Luiz Antônio Prósperi, de New Jersey, 13 junho 2026
Brasil tem estreia desastrosa na Copa do Mundo. Não por empatar (1 a 1) com Marrocos e sim por um futebol sem entusiasmar, confuso e sem perspectivas de uma volta por cima. A tarde noite em New Jersey no 13 de junho de 2026 é para esquecer. Seleção Brasileira merece algo melhor. Não se pode conformar com este joguinho. Pobre da maioria dos 80 mil torcedores no MetLife Stadidum que tingiram o colosso. americano de verde amarelo, cantaram o quanto foi possível e saíram da arena exauridos e preocupados.
Se serve de consolo, Carlo Ancelotti disse assim meia hora depois do jogo: “Não se ganha uma Copa com o primeiro jogo.”
É, pode ser, Carletto. Mas a situação é crítica.
O Primeiro tempo é salvo por Vini Jr. Na na base da ousadia do drible e no arremate ao gol, o irrequieto atacante decreta o empate aos 32 minutos. E para por aí. Até ali, Marrocos, semifinalista da Copa de 2022 no Qatar, tirava proveito da desorientação geral do escrete canarinho. Brasil sem sintonia. Sem saber se estava na tórrida New Jersey a 30 graus ou na Cordilheira do Andes embrulhada de frio. Um time invertebrado.
Muito por causa das opções de Carlo Ancelotti, o Carletto, ao insistir com Lucas Paquetá na articulação do ataque, como se fosse um totem sagrado do futebol brasileiro. Paquetá erra quase tudo e alimenta o contra-ataque que resulta no gol do marroquino Saibari, aos 21 minutos. Carletto erra também ao apostar em Ibañez na lateral. Aliás por ali Marrocos teve porteira aberta para invadir o território brasileiro.
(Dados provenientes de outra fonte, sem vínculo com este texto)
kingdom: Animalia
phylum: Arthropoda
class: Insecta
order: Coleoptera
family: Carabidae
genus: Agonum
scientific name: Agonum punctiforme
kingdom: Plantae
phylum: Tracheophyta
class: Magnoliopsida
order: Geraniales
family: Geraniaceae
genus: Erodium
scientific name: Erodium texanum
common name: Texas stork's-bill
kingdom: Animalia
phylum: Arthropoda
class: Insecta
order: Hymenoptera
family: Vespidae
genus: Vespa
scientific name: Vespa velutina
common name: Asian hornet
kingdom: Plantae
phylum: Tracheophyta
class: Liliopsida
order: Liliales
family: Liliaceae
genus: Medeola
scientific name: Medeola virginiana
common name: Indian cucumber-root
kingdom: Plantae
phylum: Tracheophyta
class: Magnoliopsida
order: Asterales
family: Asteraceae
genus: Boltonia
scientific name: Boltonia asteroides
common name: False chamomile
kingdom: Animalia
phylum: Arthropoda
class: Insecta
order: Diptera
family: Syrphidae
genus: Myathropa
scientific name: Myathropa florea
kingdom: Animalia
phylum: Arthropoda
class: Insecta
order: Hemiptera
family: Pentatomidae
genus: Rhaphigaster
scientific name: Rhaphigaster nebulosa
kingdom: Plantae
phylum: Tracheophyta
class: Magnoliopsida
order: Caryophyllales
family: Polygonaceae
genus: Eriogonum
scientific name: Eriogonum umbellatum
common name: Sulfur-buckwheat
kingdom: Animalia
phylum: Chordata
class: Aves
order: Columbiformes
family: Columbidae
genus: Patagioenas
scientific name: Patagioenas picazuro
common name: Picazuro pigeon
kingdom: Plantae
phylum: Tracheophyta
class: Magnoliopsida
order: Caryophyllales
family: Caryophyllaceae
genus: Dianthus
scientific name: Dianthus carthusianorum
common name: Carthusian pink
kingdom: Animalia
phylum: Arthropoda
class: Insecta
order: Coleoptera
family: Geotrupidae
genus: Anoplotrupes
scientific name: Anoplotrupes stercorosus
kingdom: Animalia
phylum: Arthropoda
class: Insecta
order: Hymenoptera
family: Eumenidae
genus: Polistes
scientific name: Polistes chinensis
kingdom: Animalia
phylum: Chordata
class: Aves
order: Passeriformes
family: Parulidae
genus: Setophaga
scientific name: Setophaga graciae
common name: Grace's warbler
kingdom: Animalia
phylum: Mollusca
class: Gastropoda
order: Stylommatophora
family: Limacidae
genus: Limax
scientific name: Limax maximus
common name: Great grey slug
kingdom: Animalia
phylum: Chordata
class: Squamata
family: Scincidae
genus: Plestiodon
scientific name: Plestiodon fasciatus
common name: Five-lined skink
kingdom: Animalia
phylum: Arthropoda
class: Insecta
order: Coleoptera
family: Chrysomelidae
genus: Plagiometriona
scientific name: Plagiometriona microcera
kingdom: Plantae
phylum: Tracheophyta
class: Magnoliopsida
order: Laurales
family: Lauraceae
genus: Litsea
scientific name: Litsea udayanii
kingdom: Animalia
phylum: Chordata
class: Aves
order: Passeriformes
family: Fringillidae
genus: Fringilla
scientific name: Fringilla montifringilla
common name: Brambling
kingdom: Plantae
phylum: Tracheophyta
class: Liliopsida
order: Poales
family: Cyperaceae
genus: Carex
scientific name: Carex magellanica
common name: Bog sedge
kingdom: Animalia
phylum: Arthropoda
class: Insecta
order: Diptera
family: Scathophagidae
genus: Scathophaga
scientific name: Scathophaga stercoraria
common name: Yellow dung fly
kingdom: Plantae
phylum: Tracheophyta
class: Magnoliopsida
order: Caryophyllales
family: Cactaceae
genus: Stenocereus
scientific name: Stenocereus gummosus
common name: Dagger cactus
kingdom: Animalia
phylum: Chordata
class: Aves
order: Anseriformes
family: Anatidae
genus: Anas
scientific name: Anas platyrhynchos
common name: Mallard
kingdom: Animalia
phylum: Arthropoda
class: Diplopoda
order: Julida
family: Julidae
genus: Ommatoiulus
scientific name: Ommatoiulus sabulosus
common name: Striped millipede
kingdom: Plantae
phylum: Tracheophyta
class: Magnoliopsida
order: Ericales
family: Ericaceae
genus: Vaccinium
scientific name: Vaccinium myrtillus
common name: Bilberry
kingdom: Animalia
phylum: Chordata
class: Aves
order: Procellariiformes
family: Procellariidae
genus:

Tudo isso sem falar na lentidão paquidérmica de Casemiro e na desorientação de Bruno Guimarães sem função e sem saber a quem marcar.
Segundo tempo começa com Fabinho na vaga de Casemiro e Danilo substituindo Ibañez. Brasil emite sinais de melhora. Mas Paquetá continua no time. Igor Thiago, solitário como lua cheia. Aos 14 minutos, Ancelotti, enfim, saca Paquetá e Igor. Time ganha vigor com Luiz Henrique e Matheus Cunha. Nada que fosse abalar a Torre Trump em Nova York.
Seleção sobrevive. Marrocos aos poucos volta a engolir o time de Ancelotti. Cozinha o jogo ao seu bem querer até o juiz dar o apito final.
Enquanto isso, Endrick, o atrevido, se via constrangido no banco de reservas. Passa o segundo tempo inteiro se aquecendo e não entra no jogo.
E tem mais um detalhe: antes de a partida começar, Neymar sai do vestiário e no caminho até o banco, onde seria mero espectador do jogo, acena aos torcedores. Tem gente que acredita que Neymar possa ser o salvador da pátria. Difícil. Muito difícil. Nesse momento estamos a pé nos Estados Unidos.